On Fri, 11 Nov 2011, Paul Querna wrote:
After r1201149, we now lock for lots of things, where in an ideal
case, we shouldn't need it.
I agree that that's not optimal, but it is no regression. Event always
used locking for the timeout queues. But what we really should do in 2.4.0
is remove all the MPM-implementation specific details from conn_state_t.
The only field that is actually used outside of the MPMs is 'state'. If we
make the rest non-public and somehow change the logic for the conn_state_t
to be created by the MPM, we can switch to an improved implementation of
timeout queues in 2.4.x.
I'm toying around with ideas on how to eliminate the need for a mutex at all.

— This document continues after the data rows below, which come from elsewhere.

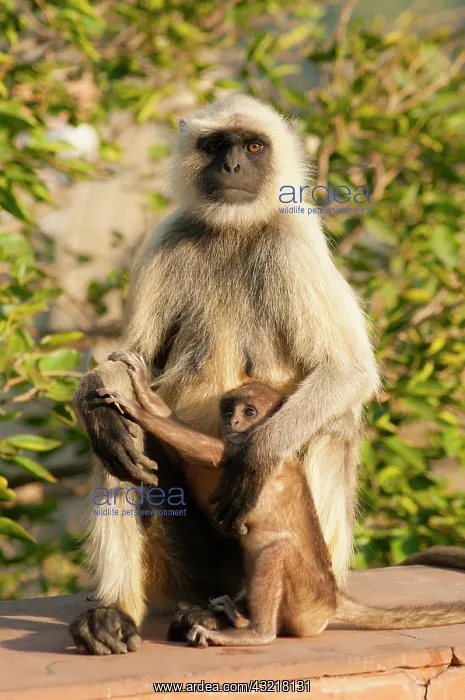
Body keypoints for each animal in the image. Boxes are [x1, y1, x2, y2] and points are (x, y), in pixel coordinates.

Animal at [69, 94, 380, 654]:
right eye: (216, 145)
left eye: (253, 147)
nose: (233, 166)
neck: (234, 229)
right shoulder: (167, 239)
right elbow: (131, 362)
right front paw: (91, 396)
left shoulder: (293, 241)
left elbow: (348, 371)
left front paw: (257, 455)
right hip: (189, 567)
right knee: (118, 440)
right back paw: (115, 613)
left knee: (334, 422)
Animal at [95, 351, 465, 648]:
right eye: (229, 410)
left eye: (250, 411)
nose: (233, 421)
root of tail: (332, 597)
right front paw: (143, 392)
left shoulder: (243, 446)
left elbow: (205, 451)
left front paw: (137, 408)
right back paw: (239, 618)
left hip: (305, 604)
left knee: (276, 552)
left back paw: (255, 632)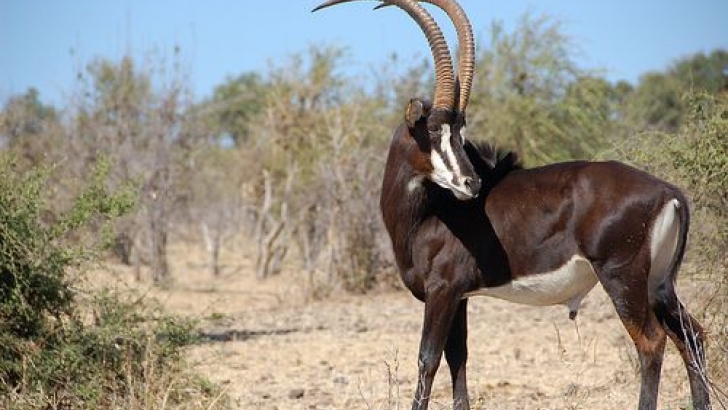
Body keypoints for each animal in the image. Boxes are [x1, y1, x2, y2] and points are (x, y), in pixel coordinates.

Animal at [312, 0, 712, 410]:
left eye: (460, 135)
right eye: (435, 132)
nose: (471, 183)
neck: (427, 212)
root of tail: (669, 193)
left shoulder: (441, 290)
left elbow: (428, 358)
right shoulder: (459, 297)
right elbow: (459, 358)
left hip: (622, 277)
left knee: (652, 342)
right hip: (659, 284)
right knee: (692, 336)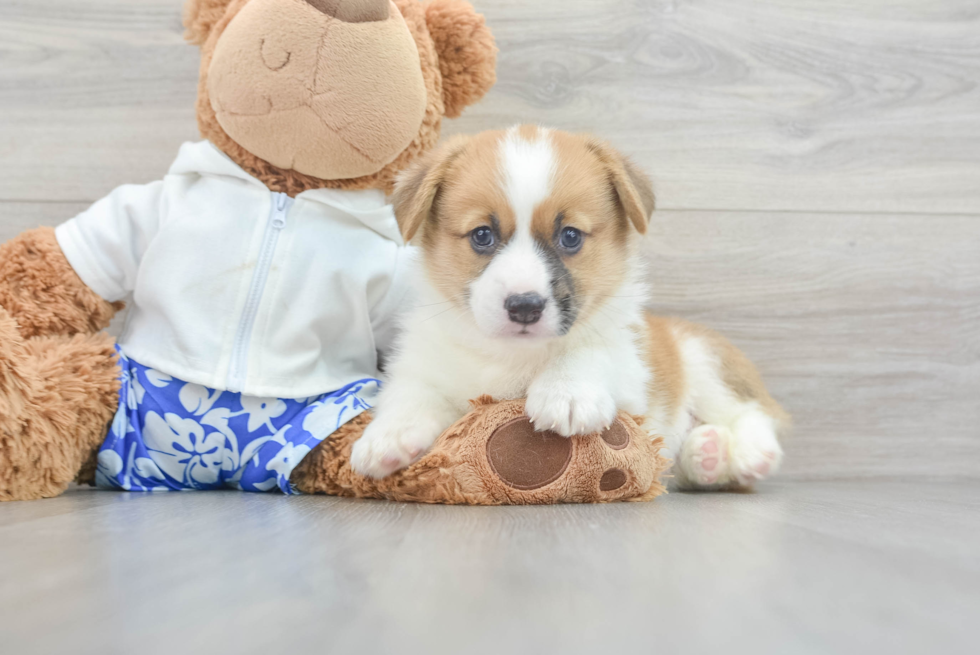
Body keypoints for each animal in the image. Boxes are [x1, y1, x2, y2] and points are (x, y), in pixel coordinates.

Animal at [352, 125, 788, 490]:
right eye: (482, 235)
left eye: (570, 236)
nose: (524, 307)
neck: (514, 357)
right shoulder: (424, 368)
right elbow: (410, 396)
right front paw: (385, 437)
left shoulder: (631, 377)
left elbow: (588, 351)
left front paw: (567, 392)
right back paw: (707, 453)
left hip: (704, 360)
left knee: (755, 412)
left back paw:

My current 'best' idea I think:
1) Create a new struct, ap_pollset_operation_and_timeout_info_t, which
contains a what pollset operation to do (Add, Remove, Flags),
timeout_type, the timeout value, and a pointer to the conn_rec.
2) Implement a single-reader single writer circular ring buffer of
these structures. (Using 2x uint16_t head/end offsets stuffed into a
single uint32_t so we can make it portability atomic using
apr_atomic_cas32)
3) Allocate this ring buffer per-worker.
4) Have the single Event thread de-queue operations from all the worker threads.
This would remove the 4 or 5 separate timeout queues we have
developed, and their associated mutex, and basically move all of the
apr_pollset operations to the single main thread.
But then the main thread would need to do a sorted insert into its
main timeout queue, which is expensive. Or how would you find out when the
next timeout is due?
Without modification to the event mpm, it would potentially cause some
issues as the event thread isn't always waking up that often, but I
think we can figure out a way to do this without too much pain (either
a pipe trigger to wake up when in 'slow mode', or just lower the
default timeout on the pollset form 500ms to like 5ms).
There would have to be some wakeup. Otherwise it is possible that the
worker would only write to the socket every 5ms in write completion mode,
which would hurt the maximum transfer rate big time.
Thoughts?
BTW, IMHO such major overhaul should be done in a separate branch for now.
Other improvements could include having a per thread struct that contains
all per-thread data and is aligned to e.g. 512 bytes to avoid cache-line
ping-pong. Currently the worker_sockets array is causing false sharing.
But as far as I remember, this was not (yet) relevant for performance,
because other parts (mainly dir/file walk and config merging) are much
slower anyway.
Cheers,
Stefan